Andrei Chikatilo

Andrei Romanovich Chikatilo was a Soviet serial killer. He sexually assaulted, murdered, and mutilated at least fifty-two women and children between 1978 and 1990 in the Russian SFSR, the Ukrainian SSR, and the Uzbek SSR. He confessed to fifty-six murders, fifty-three for which he was tried in April 1992. He was convicted and sentenced to death for 50-two murders in October 1992, although the Supreme Court of Russia ruled insufficient evidence existed to prove his guilt in nine of those killings. Chik atilo was subsequently executed in February 1994.

About Andrei Chikatilo in brief

Summary Andrei ChikatiloAndrei Romanovich Chikatilo was a Soviet serial killer. He sexually assaulted, murdered, and mutilated at least fifty-two women and children between 1978 and 1990 in the Russian SFSR, the Ukrainian SSR, and the Uzbek SSR. He confessed to fifty-six murders, fifty-three for which he was tried in April 1992. He was convicted and sentenced to death for 50-two murders in October 1992, although the Supreme Court of Russia ruled in 1993 that insufficient evidence existed to prove his guilt in nine of those killings. Chik atilo was subsequently executed in February 1994. His parents were collective farm labourers who lived in a one-room hut. His father Roman was conscripted into the Red Army, and would later be taken prisoner after being wounded in combat. It has never been established whether this incident actually occurred, or if a Stepan ChikAtilo even existed. He later claimed not to have eaten bread until the age of 12, adding that he and his family often had to eat grass and leaves in an effort to stave off hunger. As many Ukrainian women were raped by German soldiers during the war, it has been speculated Tatyana was conceived as a result of a rape committed by a German soldier. In September 1944, he began his schooling. Although shy and ardently studious as a child, he was physically weak and regularly attended school in homespun clothing and, by 1946, with his stomach swollen from hunger resulting from the post-war famine which plagued much of the Soviet Union.

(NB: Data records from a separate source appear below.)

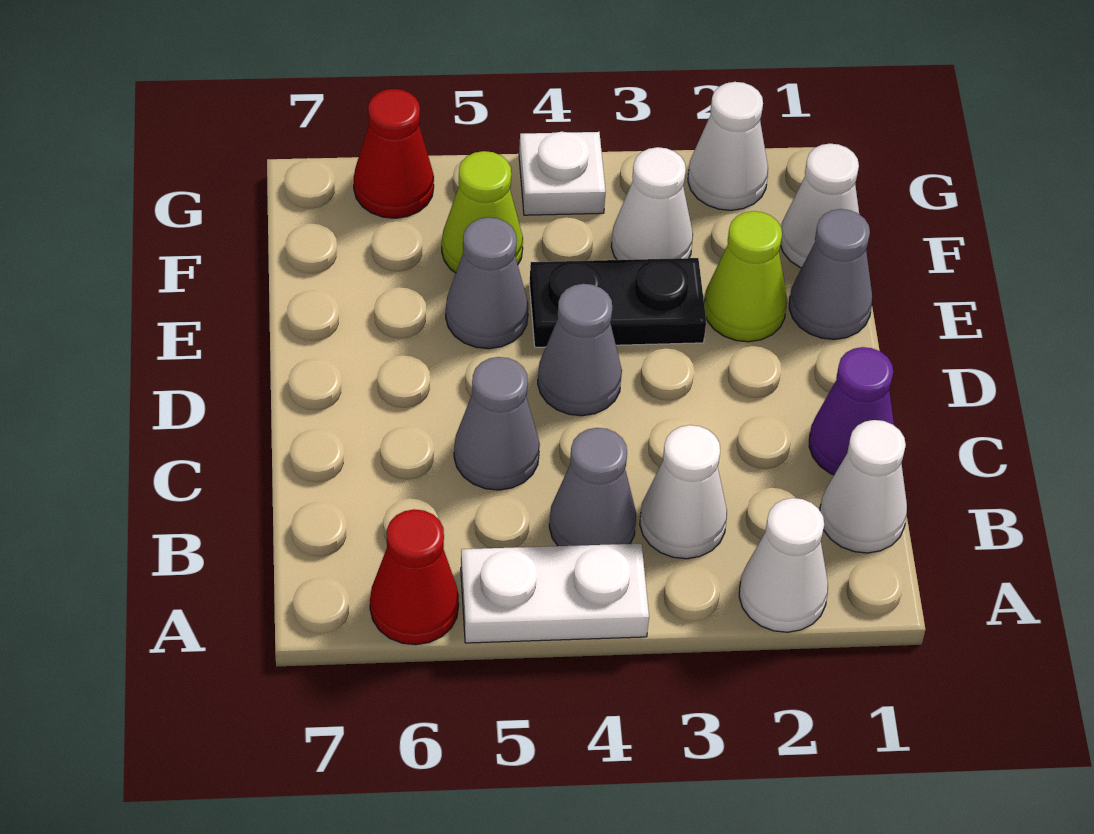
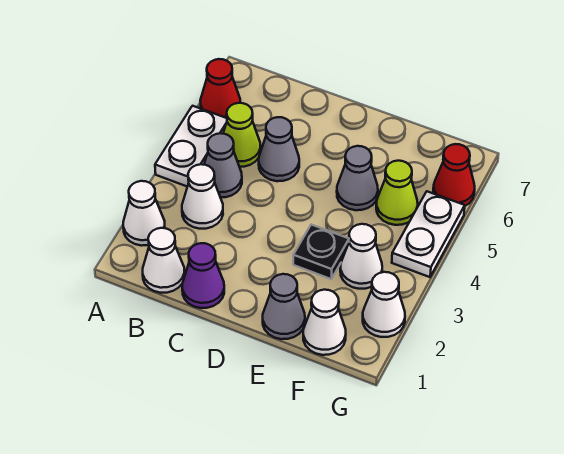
grey 1x1 cone [538,284,622,416] -> none
lime 1x1 cone [704,211,787,342] -> lime 1x1 cone moved to [223,103,260,167]
black 1x2 plate [529,258,706,347] -> black 1x1 plate [293,225,349,279]
white 1x1 plate [519,132,606,215] -> white 1x2 plate [392,191,465,277]

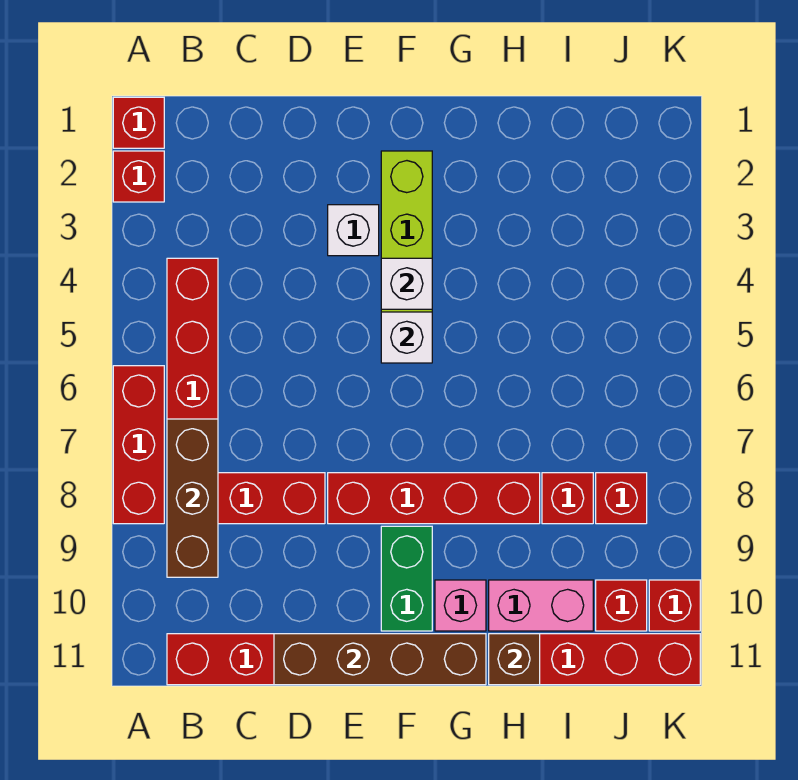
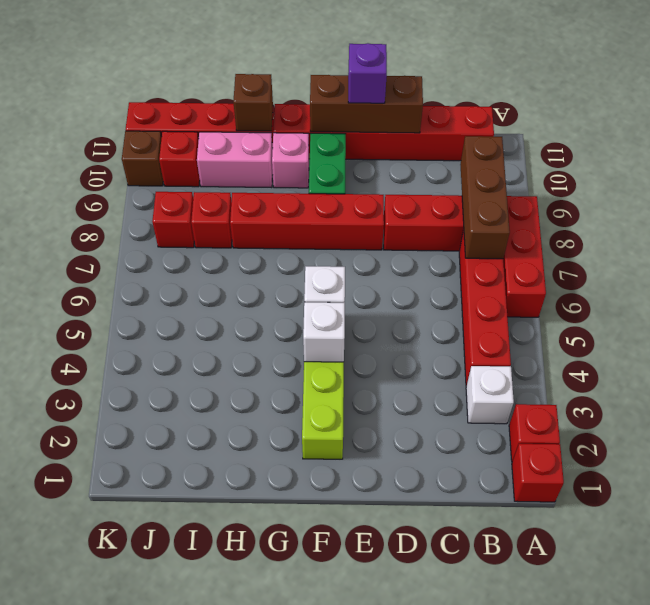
brown 1x4 brick [274,634,486,685] -> brown 1x3 brick [310,75,423,133]
white 1x1 brick [328,205,379,256] -> white 1x1 brick moved to [466,366,514,424]
none -> purple 1x1 brick [348,43,387,103]
red 1x1 brick [649,580,700,631] -> brown 1x1 brick [122,131,163,186]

On several occasions, this hunger caused him to faint both at home and at school, and he was consistently targeted by bullies who regularly mocked him over his physical stature and timid nature. Although he was an excellent student, he claimed learning did not come easy to him due to headaches and a poor memory. An avid reader of communist literature, he later became the chairman of the Communist Party’s Communist Party committee two years later. He also often studied reading and often studied to increase his sense of self-worth and to compensate for his blackopia which often prevented him from reading the classroom blackboard. In spite of the hardships endured by her parents, their father was a kind man, and their mother was a harsh and unforgiving toward her children. He claimed to have witnessed some of the effects of the Nazi occupation of Ukraine, which he described as \”horrors\”, adding he witnessed bombings, fires, and shootings from which he would hide in cellars and ditches. He and his mother shared a single bed. In 1943, his mother gave birth to a baby girl, but he could not have fathered this child because his father had been conscriptioned in 1941, and so he was not the father of this child. In November 1944, Chiktilo began his school career, and was appointed editor of his school’s newspaper at age 14 and later served as chairman of its Communist Party’ Communist Party Committee.